The Story of Max and SCN8A

I want to tell you about a boy I dream of meeting—a boy who is about 10 years old and full of life. Instead of spending countless hours in hospitals, he spends his days playing outside with his brother, Zac, and their dog, Buster. Instead of enduring the endless poking and prodding of needles and machines, he earns his scrapes and bruises climbing trees and running through playgrounds. Instead of being fed blenderized meals through a G/J tube, he savors pizza, ice cream, cookies, and all the foods kids love. This boy runs around the house playing tag with his brother, climbs trees that make his mom nervous, and enjoys video games, silly jokes, and the drums. He laughs with Sonic, cries when bedtime comes too soon, and lights up when his mom and dad take him and his brother to the arcade. He doesn’t need weekly blood tests to monitor the damage from 10+ medications, nor does he have a roster of over 15 specialists tracking his case weekly. And he’s never been hospitalized 3 to 5 times a year.

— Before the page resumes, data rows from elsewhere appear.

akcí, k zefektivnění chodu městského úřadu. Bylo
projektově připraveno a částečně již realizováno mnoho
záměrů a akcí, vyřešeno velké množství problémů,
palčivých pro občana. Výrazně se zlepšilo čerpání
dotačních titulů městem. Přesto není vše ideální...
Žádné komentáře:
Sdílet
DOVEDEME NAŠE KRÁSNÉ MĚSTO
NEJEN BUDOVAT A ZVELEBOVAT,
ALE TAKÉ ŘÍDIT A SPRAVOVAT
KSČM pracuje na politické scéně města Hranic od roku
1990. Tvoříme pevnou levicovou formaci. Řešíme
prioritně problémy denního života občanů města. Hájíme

SCN8A has kept this boy away from us. For the first three years of his life, he suffered from infantile spasms. Now, he battles daily partial focal seizures. Our son, Max, is a prisoner to this mutation, and we pray every day for his release. He’s waiting for his mom and dad to save him from this dark prison, but we don’t have the answers yet. Maybe one day, someone will help us find those answers. Until then, we will continue to fight—to save our heart, our soul, our Max.

Like many first-time parents, we had no idea what we were doing or what to expect. All we knew was that we loved this tiny human with all our hearts. In the beginning, when Max was just two months old, our biggest concerns were a minor fever and some acid reflux. But life had bigger plans. During an unrelated appointment, a neurologist noticed something and asked us to schedule an EEG. We thought nothing of it at the time, but those five little words—“Your son has infantile spasms”—changed our lives forever. We were pulled into a small room, surrounded by six doctors, and told the news. Max was immediately admitted to the hospital for a barrage of tests: a 24-hour EEG, MRI, blood work, genetic testing, and two spinal taps (one of which had to be repeated due to an error). Hardcore medications were administered immediately. It was the longest week of my life. Still, it wasn’t until seven months later that we learned Max’s condition was tied to the SCN8A mutation. In the interim, he was prescribed three medications known to worsen outcomes for individuals with his specific mutation.

To say the past 10 years have been challenging is an understatement. The journey to give Max the quality of life he deserves has been paved with countless sleepless nights, relentless research, and heartbreaking decisions. Because of the rarity of his disease, doctors and nurses didn’t always have answers for us. We relied heavily on trial and error and the guidance of support groups. Each decision carried immense weight because, if we got it wrong, Max was the one who suffered. This is why our mission is so important: to ensure no other family navigating this journey feels alone, lost, or unsure of their next steps. Together, we can create a future where families like ours have the support and resources they need to fight back against SCN8A.